= TRECHO DO TEXTO =
-----

Outro dia, em Natal/RN, cascavilhando as livrarias católicas da Cidade Alta, acabei adquirindo uma edição de bolso de “Filoteia, ou introdução à vida devota” (Editora Vozes, 2021), do grande São Francisco de Sales. Ando, vez por outra, xeretando o pequeno grande livro.
Para quem não sabe – e é fundamental não confundir os vários santos Franciscos, o de Assis, o de Paula, o Xavier e por aí vai –, “São Francisco de Sales nasceu aos 21 de agosto de 1567. Foi ordenado sacerdote em 1593 e em 1602 foi consagrado bispo de Genebra, onde trabalhou até sua morte. Faleceu em 1622, com 55 anos de idade. Foi canonizado em 1665 pelo Papa Alexandre VII, e nomeado Doutor da Igreja por Pio IX. Em 1923 Pio XI o declarou Padroeiro da Boa Imprensa e dos jornalistas católicos”. Li isso já na contracapa do meu exemplar.
Filoteia é um livro que carrega muita sabedoria, embora escrito há vários séculos e por um homem cuja fé em seu Deus condicionava sempre o sentido dos seus próprios juízos. É um livro que devemos ler hoje adaptando às nossas circunstâncias de tempo e lugar, claro.
Peguemos logo dele um exemplo marcadamente jurídico, que gira em torno da passagem bíblica “Não julgueis, e não sereis julgados; não condeneis, e não sereis condenados” (Lucas 6:37). Quanto a ela, afirma São Francisco de Sales: “Oh! Quantos juízos temerários desagradam a Deus! São temerários os juízos dos filhos dos homens, porque não são juízes uns dos outros, e, julgando, arrogam-se o direito e o ofício do Nosso Senhor”. E mais até: “Então nunca podemos julgar o próximo? Nunca, Filoteia; mesmo nas sentenças do tribunal humano é Deus quem julga. É verdade que são os juízes que aí aparecem e fulminam a sentença, mas eles são apenas os ministros e intérpretes de Deus e nunca devem pronunciar um juízo que não seja segundo a sua lei, e suas sentenças são os seus próprios oráculos”.
Esses “juízes dos tribunais humanos” nunca devem se afastar da lei de Deus, “seguindo suas paixões”, é o que recomenda o santo, até para não serem, eles próprios, os juízes, também julgados. Se substituirmos Deus por Constituição/Legislação, que lição de direito temos. Meditemos! Todos!

-----

= RELAÇÃO DE DADOS =
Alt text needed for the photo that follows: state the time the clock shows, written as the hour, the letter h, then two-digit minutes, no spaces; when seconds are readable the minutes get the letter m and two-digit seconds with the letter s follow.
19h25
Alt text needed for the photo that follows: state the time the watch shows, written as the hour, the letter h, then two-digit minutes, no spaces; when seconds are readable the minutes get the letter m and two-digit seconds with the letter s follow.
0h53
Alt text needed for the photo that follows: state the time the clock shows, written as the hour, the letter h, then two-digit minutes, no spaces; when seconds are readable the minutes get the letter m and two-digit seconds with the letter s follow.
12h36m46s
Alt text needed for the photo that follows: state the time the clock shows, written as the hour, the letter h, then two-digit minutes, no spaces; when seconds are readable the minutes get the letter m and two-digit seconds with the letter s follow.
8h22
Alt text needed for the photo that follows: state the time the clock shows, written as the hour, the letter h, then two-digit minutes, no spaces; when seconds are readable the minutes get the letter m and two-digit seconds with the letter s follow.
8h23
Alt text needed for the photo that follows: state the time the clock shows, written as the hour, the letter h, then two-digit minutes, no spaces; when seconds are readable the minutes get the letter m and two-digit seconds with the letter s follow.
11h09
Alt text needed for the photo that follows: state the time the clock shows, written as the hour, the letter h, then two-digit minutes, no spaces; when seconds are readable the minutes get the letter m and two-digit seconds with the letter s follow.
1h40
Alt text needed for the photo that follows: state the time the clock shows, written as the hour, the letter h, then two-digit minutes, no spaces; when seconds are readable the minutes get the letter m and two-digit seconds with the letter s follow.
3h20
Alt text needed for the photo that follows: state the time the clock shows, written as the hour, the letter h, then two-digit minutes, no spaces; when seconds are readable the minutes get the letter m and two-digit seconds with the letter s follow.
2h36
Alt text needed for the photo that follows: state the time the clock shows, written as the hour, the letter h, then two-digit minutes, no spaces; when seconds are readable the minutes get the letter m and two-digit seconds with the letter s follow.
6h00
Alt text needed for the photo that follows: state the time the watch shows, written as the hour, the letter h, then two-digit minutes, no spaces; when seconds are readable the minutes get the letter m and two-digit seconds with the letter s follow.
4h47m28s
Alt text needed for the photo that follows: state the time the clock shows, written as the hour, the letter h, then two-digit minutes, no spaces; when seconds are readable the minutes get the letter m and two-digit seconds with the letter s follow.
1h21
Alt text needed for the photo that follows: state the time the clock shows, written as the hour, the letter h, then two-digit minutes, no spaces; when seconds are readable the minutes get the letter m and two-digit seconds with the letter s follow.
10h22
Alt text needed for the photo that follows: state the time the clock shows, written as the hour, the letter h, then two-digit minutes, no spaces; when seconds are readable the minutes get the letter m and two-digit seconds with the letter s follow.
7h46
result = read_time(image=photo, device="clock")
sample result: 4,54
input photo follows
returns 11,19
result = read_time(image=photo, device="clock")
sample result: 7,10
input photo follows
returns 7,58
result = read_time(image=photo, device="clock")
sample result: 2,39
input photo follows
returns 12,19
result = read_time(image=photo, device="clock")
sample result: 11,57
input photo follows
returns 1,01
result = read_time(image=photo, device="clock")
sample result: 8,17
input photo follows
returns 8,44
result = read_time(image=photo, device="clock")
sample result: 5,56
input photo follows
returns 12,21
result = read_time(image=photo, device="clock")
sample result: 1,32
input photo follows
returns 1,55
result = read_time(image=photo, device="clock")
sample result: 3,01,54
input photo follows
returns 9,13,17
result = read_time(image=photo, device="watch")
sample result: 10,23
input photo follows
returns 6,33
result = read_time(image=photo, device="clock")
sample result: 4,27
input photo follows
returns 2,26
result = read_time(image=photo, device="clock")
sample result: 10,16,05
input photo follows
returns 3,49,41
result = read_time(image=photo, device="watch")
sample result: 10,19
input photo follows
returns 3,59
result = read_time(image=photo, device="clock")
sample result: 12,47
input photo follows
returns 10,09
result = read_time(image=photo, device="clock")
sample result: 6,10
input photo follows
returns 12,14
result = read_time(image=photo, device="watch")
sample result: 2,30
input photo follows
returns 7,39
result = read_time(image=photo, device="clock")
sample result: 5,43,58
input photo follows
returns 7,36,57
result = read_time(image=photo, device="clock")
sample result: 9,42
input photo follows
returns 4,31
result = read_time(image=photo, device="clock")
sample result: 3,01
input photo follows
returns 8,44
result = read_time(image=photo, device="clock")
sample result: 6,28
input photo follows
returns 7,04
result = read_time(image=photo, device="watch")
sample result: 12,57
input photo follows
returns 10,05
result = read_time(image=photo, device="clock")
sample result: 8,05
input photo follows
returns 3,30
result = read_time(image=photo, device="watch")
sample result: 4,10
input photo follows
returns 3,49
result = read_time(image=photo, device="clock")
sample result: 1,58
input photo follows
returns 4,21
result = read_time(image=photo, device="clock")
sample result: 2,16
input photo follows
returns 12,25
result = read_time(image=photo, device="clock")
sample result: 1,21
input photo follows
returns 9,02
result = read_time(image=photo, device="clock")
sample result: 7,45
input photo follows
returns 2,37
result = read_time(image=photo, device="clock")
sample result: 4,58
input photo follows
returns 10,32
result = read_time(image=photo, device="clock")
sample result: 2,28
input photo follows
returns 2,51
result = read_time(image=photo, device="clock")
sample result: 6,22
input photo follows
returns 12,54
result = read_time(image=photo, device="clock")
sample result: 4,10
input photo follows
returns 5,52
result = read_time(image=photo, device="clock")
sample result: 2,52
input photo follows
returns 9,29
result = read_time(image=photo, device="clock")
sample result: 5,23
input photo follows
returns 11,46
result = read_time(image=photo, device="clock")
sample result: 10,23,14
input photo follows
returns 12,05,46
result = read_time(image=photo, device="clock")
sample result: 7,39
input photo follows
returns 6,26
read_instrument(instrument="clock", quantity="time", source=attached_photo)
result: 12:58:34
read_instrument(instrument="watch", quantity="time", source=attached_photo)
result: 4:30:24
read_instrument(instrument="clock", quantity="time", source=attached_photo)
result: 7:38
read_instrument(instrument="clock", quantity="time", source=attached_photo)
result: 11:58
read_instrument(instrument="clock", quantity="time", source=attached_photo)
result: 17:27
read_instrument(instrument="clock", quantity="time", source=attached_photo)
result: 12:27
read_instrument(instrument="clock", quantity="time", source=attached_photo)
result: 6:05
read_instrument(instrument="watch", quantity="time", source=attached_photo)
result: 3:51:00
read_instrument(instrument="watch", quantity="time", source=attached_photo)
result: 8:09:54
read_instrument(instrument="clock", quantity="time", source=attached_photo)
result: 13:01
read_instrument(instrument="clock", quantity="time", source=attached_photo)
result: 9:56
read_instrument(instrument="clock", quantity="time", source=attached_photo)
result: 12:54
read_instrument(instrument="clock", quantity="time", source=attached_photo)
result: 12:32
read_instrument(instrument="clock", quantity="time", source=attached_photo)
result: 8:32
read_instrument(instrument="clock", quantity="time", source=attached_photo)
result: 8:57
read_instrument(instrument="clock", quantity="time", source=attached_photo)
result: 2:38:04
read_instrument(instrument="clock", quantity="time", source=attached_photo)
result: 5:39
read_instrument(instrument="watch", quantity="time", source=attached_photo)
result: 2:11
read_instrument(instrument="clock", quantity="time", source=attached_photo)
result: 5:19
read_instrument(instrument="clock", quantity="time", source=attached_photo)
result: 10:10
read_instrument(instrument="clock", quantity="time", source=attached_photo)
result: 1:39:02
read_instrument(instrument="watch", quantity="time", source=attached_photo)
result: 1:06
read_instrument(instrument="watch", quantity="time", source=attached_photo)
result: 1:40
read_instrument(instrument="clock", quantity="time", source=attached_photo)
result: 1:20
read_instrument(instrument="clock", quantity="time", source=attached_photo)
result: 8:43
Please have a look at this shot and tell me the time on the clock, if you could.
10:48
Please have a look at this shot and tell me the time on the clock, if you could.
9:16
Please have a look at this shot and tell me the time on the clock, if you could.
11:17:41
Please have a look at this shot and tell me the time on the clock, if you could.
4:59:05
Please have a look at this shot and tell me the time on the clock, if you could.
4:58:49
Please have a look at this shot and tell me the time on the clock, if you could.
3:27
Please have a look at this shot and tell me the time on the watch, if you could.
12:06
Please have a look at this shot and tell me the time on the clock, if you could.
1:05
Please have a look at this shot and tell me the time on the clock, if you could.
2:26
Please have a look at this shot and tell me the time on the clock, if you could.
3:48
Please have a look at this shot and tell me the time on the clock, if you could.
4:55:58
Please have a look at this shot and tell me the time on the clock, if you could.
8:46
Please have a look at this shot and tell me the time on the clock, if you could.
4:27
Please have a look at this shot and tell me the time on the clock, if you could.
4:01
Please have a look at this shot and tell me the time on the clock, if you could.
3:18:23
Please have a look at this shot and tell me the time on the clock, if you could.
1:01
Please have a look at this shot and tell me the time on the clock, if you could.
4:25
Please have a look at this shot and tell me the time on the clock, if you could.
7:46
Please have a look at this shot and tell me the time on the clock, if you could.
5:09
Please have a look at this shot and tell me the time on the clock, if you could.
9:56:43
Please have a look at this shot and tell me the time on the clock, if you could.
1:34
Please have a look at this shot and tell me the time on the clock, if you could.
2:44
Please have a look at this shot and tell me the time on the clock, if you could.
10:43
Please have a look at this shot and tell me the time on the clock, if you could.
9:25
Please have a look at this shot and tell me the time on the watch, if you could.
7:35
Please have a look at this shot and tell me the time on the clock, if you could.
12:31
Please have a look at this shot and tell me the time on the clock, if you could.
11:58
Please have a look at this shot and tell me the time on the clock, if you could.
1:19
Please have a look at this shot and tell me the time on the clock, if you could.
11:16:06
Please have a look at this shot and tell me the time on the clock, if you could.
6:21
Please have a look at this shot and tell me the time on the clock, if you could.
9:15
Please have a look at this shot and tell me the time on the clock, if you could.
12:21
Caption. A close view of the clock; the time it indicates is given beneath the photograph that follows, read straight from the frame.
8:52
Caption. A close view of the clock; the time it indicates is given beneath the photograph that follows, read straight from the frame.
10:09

-----

= ENUNCIADO =
Com base no trecho sobre a Filoteia, explique, em uma a três frases, por que São Francisco de Sales considera temerários os juízos dos filhos dos homens. O material acima é independente do trecho.

= RESPOSTA DA TAREFA =
Porque os homens não são juízes uns dos outros e, ao julgar, tomam para si o direito e o ofício que pertencem a Nosso Senhor.